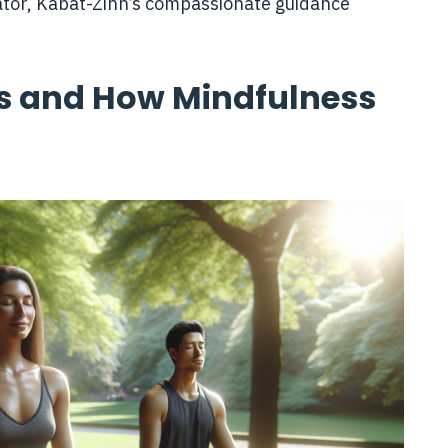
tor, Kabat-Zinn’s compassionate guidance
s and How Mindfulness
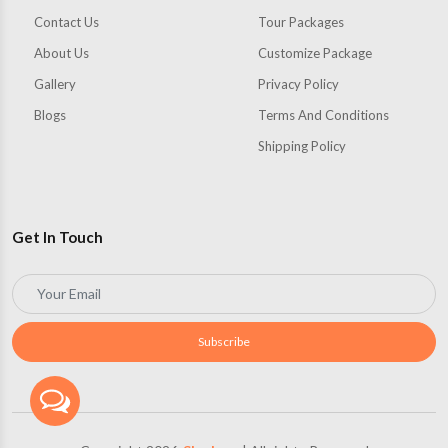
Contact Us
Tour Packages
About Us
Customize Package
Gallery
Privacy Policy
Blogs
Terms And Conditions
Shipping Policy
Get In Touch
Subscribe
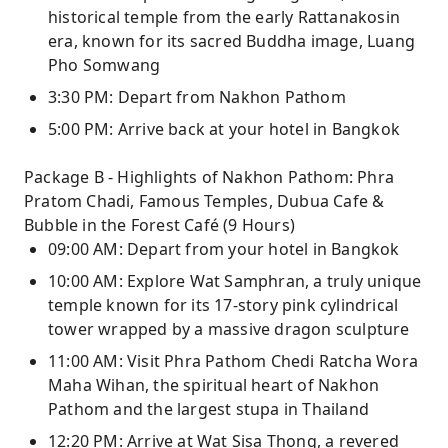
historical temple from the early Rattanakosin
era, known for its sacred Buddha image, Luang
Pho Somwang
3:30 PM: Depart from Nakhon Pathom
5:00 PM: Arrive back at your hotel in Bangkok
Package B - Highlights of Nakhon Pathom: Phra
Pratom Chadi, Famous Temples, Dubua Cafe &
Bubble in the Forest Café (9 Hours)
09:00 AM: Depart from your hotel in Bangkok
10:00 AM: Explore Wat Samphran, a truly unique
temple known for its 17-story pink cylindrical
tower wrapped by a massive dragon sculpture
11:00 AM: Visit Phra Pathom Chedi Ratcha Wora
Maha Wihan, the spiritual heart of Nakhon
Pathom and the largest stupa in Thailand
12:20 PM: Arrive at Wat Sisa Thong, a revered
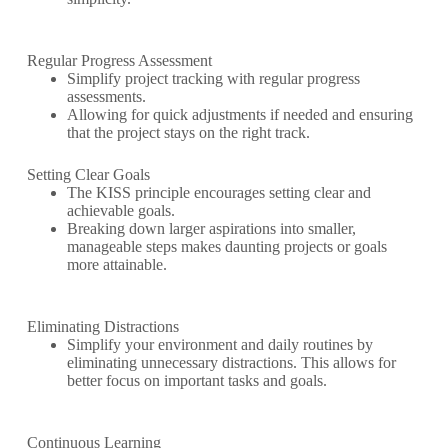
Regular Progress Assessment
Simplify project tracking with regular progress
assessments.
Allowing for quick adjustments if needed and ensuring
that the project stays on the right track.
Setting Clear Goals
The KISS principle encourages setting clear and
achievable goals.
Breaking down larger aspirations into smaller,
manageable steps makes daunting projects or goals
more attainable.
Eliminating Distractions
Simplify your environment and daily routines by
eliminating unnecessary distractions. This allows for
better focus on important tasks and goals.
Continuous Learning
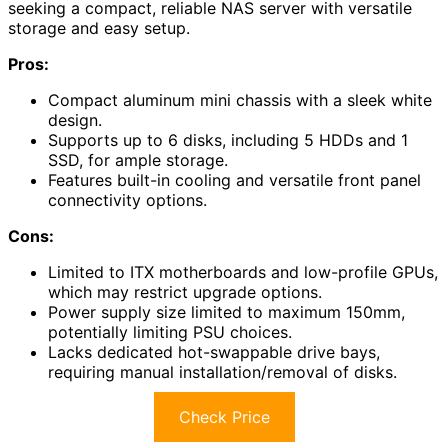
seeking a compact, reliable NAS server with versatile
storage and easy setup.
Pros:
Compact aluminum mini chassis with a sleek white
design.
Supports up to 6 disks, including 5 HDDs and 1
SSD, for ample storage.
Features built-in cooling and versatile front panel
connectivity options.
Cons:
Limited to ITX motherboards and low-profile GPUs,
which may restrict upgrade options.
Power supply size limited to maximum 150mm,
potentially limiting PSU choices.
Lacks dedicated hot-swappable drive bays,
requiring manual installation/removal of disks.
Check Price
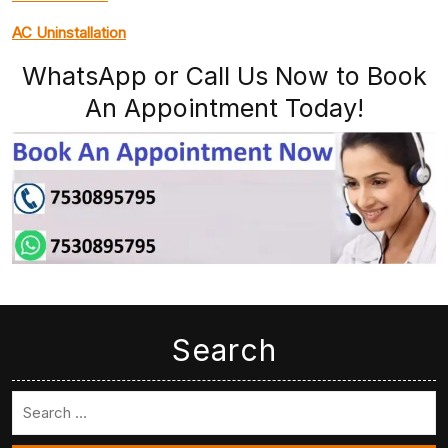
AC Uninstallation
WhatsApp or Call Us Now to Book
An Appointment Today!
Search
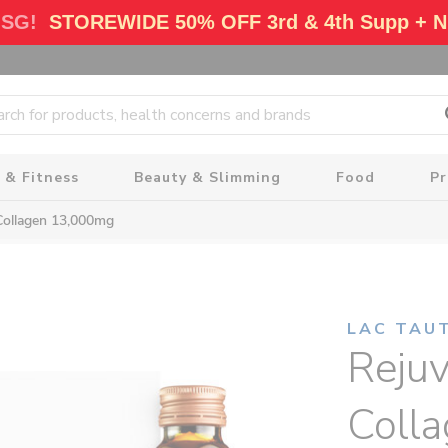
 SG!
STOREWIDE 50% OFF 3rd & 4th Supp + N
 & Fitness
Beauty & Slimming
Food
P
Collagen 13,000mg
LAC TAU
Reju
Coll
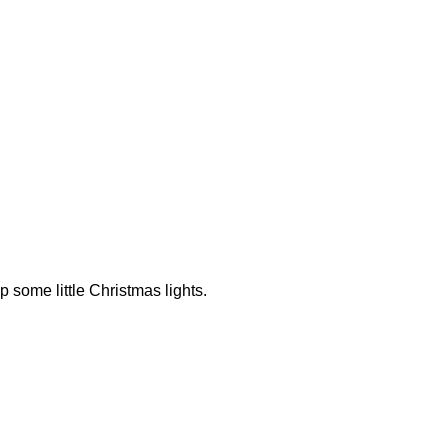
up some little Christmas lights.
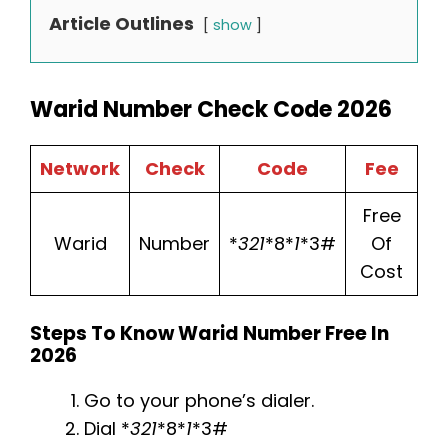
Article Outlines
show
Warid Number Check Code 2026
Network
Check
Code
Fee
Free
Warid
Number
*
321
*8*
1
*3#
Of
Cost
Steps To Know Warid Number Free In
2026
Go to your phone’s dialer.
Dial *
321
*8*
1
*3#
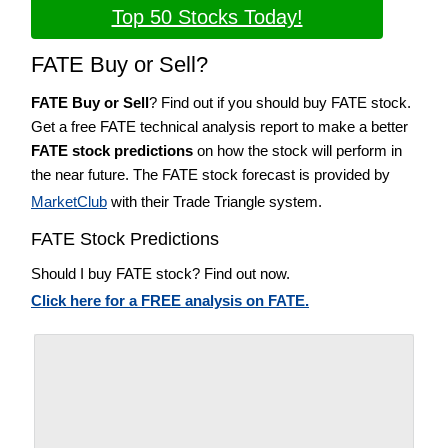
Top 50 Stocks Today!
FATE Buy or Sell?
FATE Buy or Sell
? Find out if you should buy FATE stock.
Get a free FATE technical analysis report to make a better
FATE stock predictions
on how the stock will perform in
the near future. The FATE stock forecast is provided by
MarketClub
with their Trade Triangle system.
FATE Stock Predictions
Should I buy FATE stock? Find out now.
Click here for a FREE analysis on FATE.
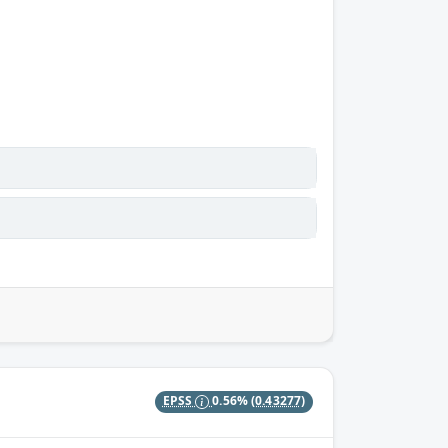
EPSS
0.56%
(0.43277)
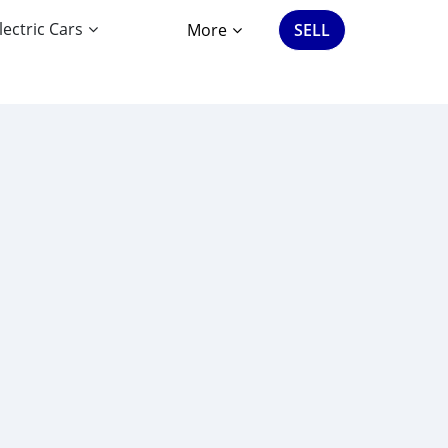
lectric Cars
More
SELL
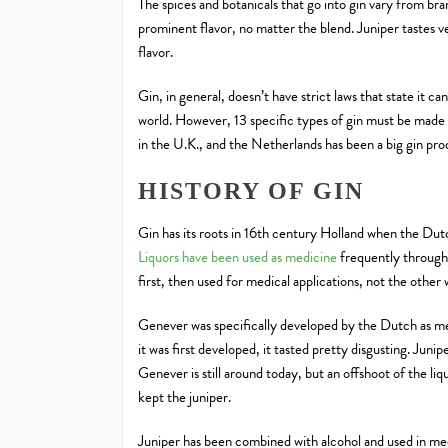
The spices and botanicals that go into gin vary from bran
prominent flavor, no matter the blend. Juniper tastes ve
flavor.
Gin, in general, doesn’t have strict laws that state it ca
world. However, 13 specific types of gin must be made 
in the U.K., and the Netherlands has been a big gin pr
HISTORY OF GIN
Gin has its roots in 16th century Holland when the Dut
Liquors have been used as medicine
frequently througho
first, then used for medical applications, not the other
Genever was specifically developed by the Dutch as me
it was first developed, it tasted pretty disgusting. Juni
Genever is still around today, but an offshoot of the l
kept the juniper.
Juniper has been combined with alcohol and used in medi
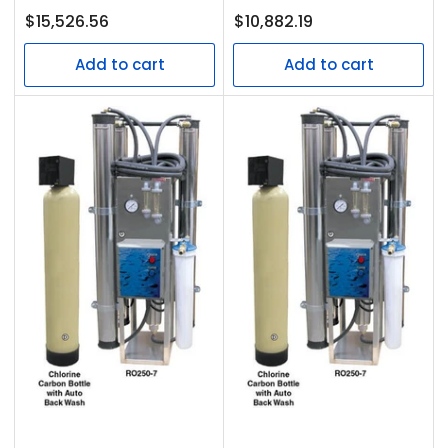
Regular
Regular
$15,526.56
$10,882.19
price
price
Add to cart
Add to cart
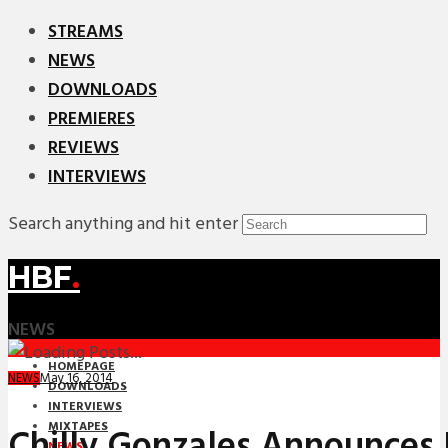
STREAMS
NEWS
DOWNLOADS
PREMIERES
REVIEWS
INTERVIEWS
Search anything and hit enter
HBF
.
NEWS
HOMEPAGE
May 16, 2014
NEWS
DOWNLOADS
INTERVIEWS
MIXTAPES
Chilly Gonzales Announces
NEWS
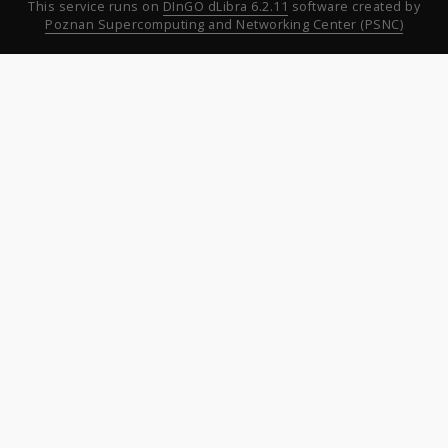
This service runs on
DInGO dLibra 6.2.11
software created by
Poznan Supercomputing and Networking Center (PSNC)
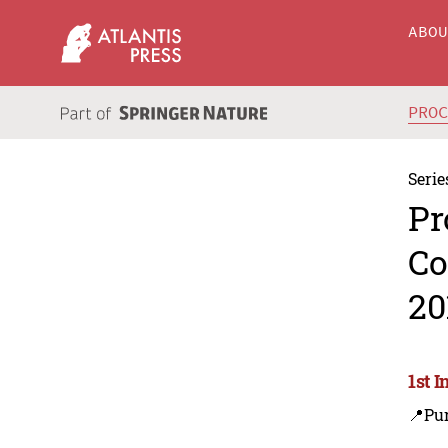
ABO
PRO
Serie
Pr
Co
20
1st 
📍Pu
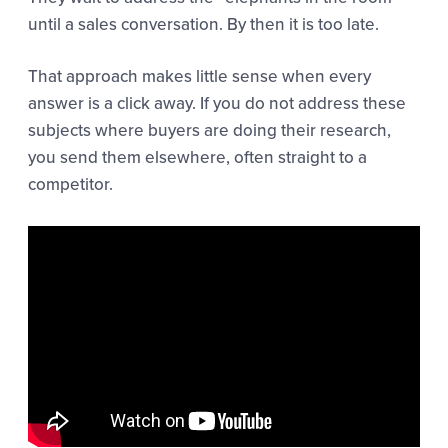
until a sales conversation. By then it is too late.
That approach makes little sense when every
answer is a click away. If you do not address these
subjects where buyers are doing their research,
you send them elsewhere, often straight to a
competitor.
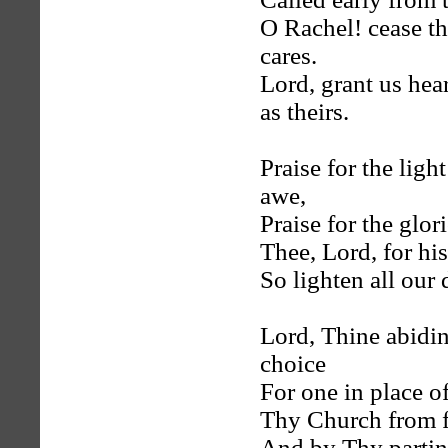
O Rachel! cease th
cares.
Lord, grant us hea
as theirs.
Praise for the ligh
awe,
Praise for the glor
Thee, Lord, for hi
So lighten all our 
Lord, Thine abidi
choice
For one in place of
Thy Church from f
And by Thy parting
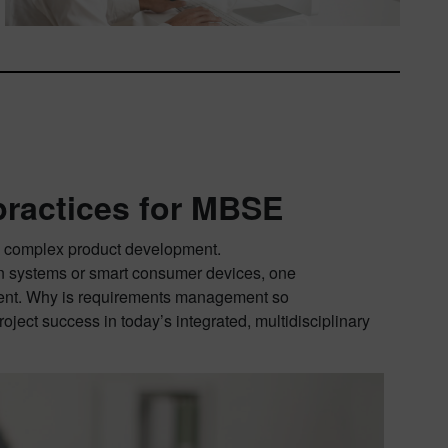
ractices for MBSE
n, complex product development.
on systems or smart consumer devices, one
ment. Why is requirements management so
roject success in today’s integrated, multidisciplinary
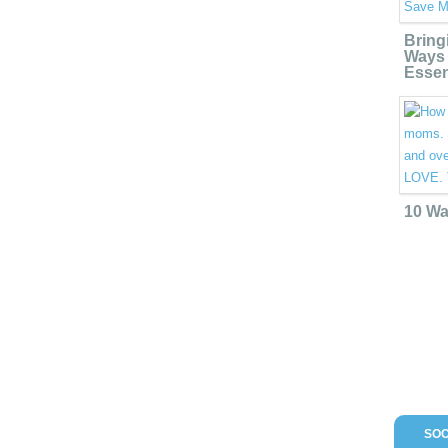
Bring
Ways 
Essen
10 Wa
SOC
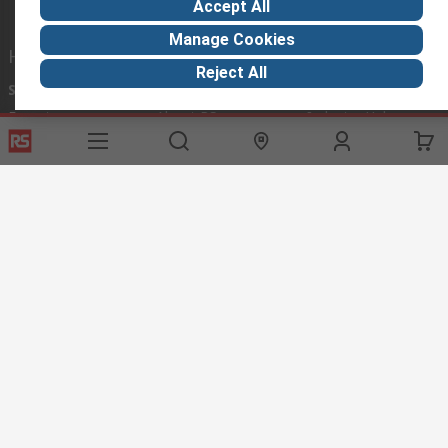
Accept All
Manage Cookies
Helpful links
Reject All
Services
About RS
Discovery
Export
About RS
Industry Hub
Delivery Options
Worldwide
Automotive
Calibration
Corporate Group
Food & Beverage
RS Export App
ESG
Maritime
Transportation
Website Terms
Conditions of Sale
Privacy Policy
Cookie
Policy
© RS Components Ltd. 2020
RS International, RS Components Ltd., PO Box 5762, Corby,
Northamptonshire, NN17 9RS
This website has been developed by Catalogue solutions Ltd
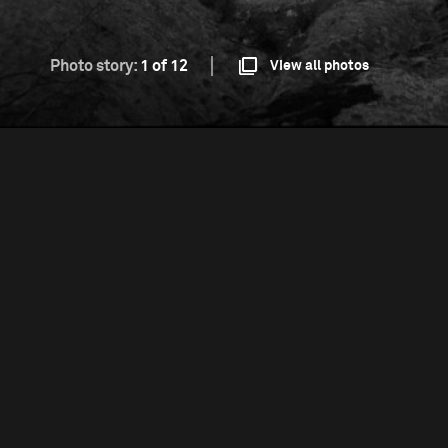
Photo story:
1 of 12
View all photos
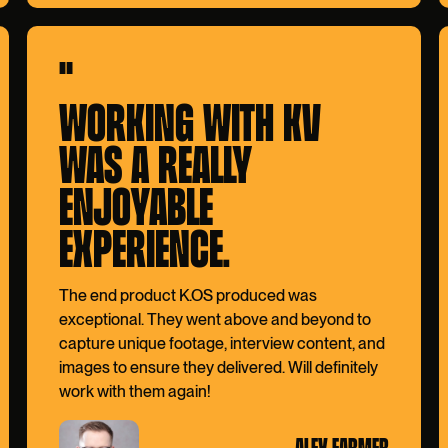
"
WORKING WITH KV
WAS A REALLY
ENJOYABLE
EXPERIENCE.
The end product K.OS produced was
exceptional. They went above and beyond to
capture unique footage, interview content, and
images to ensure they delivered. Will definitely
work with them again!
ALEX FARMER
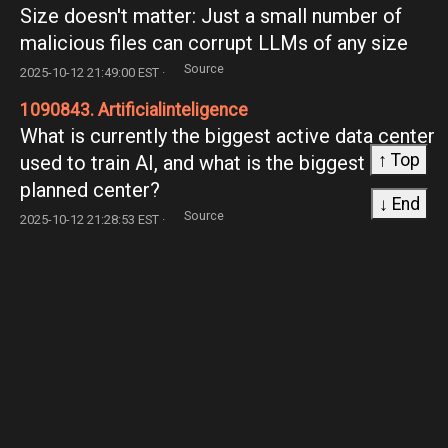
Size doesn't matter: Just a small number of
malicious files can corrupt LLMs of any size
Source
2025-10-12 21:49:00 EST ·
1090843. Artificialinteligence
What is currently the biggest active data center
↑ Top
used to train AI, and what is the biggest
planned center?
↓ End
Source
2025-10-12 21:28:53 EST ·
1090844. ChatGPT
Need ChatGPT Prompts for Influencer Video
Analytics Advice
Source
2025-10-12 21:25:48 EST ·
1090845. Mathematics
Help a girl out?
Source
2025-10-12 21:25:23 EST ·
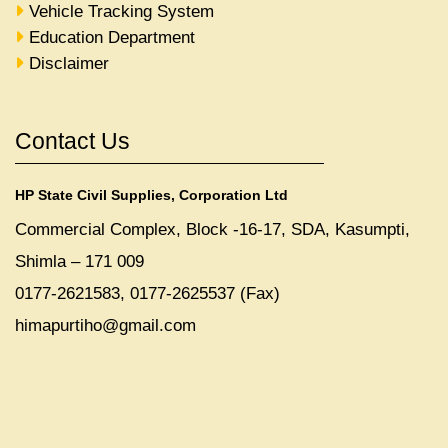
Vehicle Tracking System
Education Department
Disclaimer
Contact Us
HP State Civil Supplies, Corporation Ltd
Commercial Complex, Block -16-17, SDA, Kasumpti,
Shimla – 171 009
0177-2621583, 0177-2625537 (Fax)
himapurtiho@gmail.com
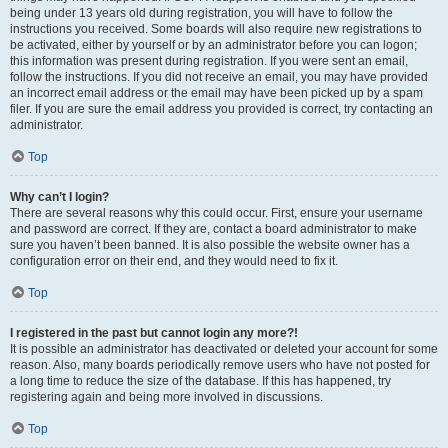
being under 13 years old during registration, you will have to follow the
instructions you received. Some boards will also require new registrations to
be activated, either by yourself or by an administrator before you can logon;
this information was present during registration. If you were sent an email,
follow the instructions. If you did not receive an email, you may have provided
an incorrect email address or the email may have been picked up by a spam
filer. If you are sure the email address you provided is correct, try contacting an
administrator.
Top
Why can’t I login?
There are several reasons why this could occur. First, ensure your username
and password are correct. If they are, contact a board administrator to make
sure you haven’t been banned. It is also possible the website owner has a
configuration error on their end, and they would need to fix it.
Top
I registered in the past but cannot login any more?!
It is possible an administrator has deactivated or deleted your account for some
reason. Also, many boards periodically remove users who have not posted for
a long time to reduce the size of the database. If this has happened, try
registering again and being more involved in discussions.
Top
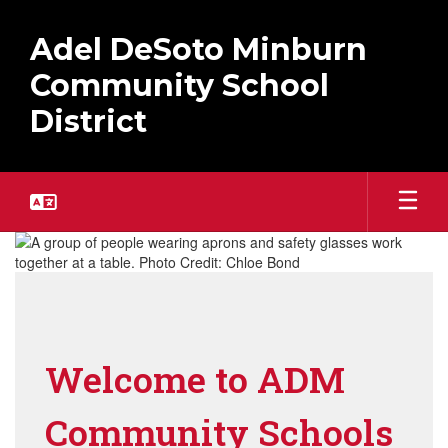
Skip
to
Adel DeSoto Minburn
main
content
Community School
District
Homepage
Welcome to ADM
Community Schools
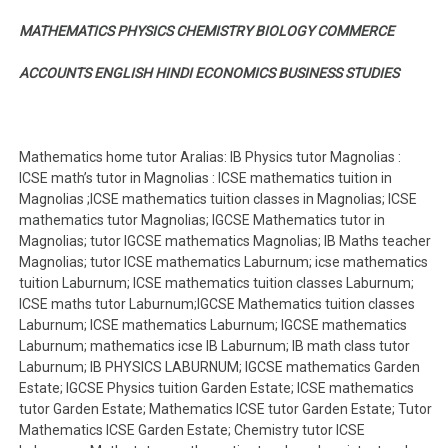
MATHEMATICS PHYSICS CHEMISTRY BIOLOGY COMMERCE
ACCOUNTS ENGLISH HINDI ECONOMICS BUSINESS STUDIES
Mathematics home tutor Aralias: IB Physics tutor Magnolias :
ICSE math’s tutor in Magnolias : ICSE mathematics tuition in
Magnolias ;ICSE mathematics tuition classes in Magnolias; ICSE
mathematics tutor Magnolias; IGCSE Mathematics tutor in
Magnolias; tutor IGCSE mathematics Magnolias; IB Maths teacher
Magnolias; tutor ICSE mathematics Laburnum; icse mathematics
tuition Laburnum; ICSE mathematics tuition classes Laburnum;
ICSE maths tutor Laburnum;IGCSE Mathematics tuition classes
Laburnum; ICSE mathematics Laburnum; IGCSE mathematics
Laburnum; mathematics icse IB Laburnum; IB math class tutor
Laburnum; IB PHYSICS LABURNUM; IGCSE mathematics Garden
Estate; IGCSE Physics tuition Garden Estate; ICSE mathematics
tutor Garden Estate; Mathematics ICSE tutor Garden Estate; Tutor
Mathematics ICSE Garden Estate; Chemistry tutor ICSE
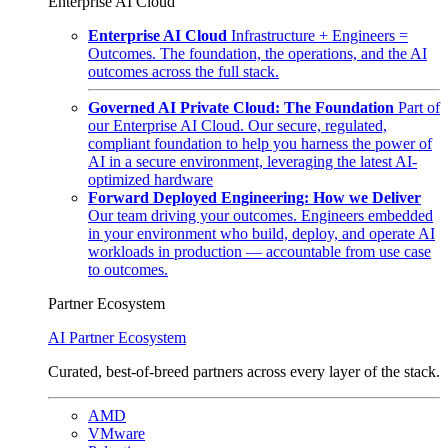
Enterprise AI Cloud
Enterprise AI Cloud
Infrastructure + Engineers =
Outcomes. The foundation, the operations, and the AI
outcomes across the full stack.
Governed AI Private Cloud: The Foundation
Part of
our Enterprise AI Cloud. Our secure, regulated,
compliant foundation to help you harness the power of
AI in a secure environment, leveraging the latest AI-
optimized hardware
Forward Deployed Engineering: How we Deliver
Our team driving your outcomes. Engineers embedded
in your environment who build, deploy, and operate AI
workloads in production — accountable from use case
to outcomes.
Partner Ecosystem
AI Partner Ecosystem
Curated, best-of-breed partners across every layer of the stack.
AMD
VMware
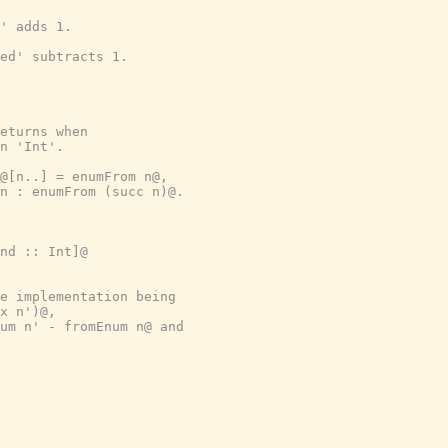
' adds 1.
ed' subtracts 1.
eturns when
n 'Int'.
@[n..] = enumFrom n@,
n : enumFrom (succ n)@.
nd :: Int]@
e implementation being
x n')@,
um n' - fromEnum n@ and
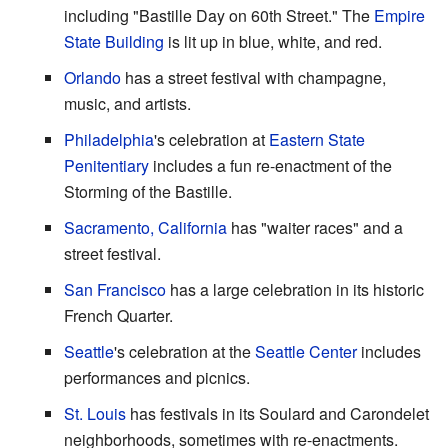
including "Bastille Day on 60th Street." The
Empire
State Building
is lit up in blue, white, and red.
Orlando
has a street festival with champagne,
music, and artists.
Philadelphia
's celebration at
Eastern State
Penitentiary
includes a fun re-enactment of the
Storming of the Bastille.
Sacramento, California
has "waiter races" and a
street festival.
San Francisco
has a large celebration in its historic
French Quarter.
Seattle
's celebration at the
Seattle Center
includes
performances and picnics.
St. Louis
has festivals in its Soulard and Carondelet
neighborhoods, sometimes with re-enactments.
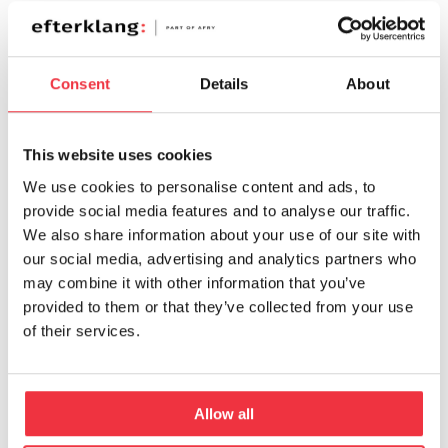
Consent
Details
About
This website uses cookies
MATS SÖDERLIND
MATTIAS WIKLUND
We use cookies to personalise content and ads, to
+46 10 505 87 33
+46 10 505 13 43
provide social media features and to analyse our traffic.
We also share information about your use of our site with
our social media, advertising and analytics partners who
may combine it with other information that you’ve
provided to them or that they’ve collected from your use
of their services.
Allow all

### EXERCISE GOAL:
All lines of the listing that contain the word "login" should be copied out.

### REPLY TO THE TASK:
Why can’t I login?
I registered in the past but cannot login any more?!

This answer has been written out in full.